For some, the world is obstructed from view because of dense, tree-lined forests. Others sit on top of the world viewing the expansive views of grandeur from an unobstructed ridgeline. Context dictates the way in which one sees the world even as a global media presents multiple and shifting perspectives in which one is asked to stand. More poignant is the thought that grief and gratitude co-mingle every moment of life, lifting us to the highest heights and bringing us to the lowest lows of human existence.

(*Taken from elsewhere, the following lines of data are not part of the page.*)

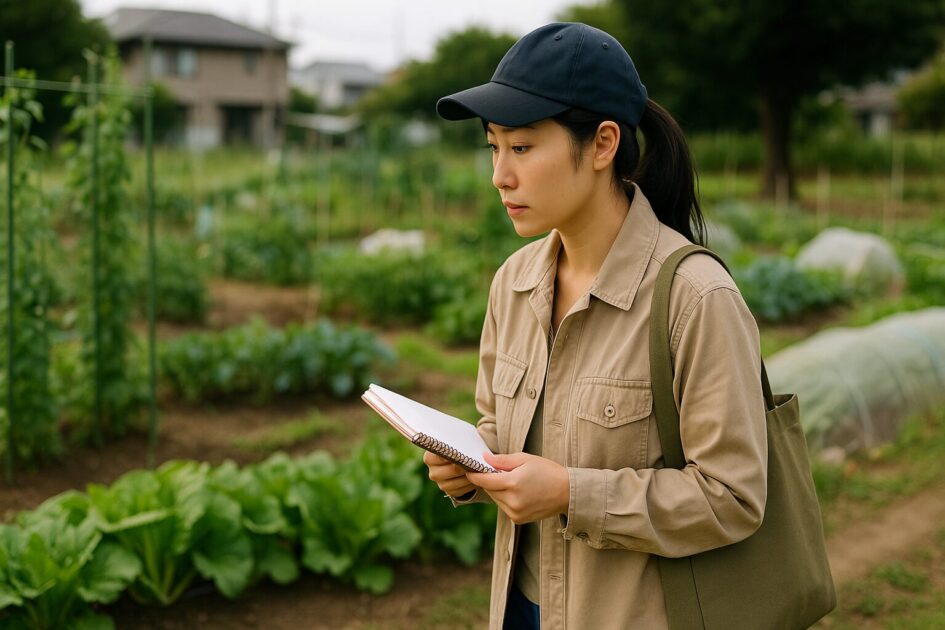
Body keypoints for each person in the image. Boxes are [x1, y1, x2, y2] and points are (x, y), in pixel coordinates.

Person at [423, 22, 767, 630]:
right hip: (521, 607)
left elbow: (733, 498)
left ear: (604, 144)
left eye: (522, 148)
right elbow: (496, 427)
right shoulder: (515, 281)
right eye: (493, 148)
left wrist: (571, 494)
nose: (501, 175)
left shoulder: (694, 297)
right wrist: (465, 467)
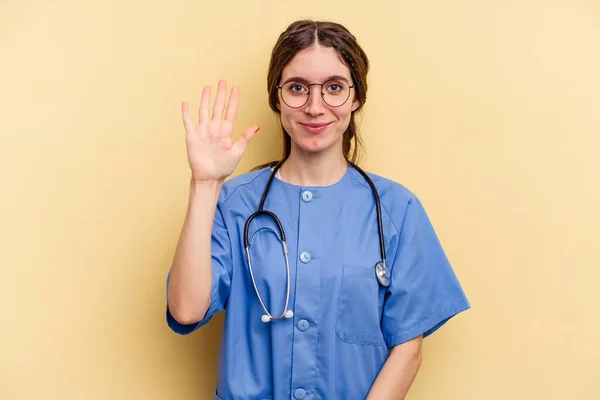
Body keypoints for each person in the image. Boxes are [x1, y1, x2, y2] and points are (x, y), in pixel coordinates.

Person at [166, 19, 470, 400]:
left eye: (334, 88)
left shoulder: (396, 209)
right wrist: (205, 185)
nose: (314, 107)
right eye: (297, 88)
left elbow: (407, 349)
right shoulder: (234, 202)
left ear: (356, 97)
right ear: (277, 98)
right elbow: (186, 310)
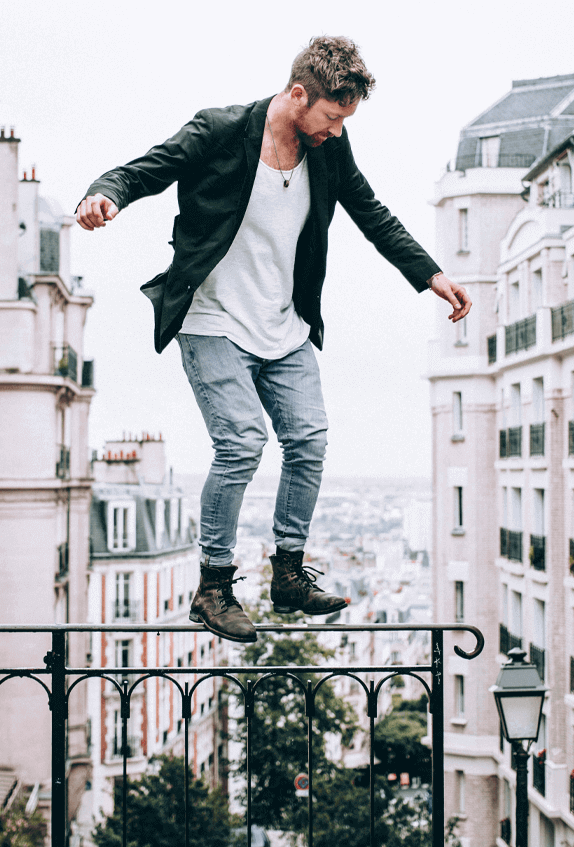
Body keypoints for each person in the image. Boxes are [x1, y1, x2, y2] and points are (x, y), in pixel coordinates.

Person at [77, 36, 471, 643]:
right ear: (297, 95)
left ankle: (287, 573)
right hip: (212, 321)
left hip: (283, 326)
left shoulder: (329, 152)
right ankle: (213, 585)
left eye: (345, 121)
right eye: (332, 117)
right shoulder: (221, 130)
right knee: (241, 442)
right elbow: (144, 169)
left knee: (309, 438)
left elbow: (374, 214)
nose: (337, 131)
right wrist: (104, 196)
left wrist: (432, 275)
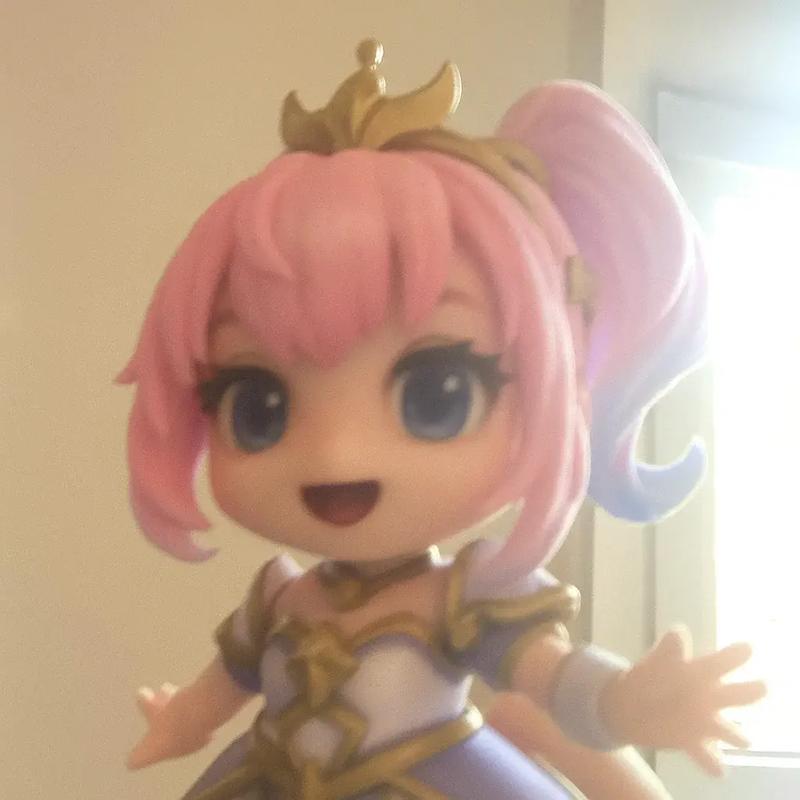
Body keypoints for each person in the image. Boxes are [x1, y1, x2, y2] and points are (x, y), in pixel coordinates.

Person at [123, 40, 765, 800]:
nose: (334, 454)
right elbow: (224, 686)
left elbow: (553, 677)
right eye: (259, 405)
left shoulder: (467, 598)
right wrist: (181, 720)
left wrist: (625, 702)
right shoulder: (277, 601)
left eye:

Consequently, theologian Karl Barth once exhorted Christians to hold the newspaper in one hand and the Bible in the other...[Read Full Article]
Pastor Josh Gallagher of Paradise Alliance Church recently talked about the season of grief we’re all experiencing in some way. Since there is not a time frame for grief, we should be patient and not rush through it. In other words, grieve well now or grieve badly later. Josh continued by saying we need to embrace hope because God is working, and there will be joy after, and even in the midst of the grief and the tears.
It’s important to remember that God is the God of AND - we can be sad and happy, be angry and love, have questions and faith, fear and trust, cry and smile. This is exactly where so many of us are at right now and it is okay to have both.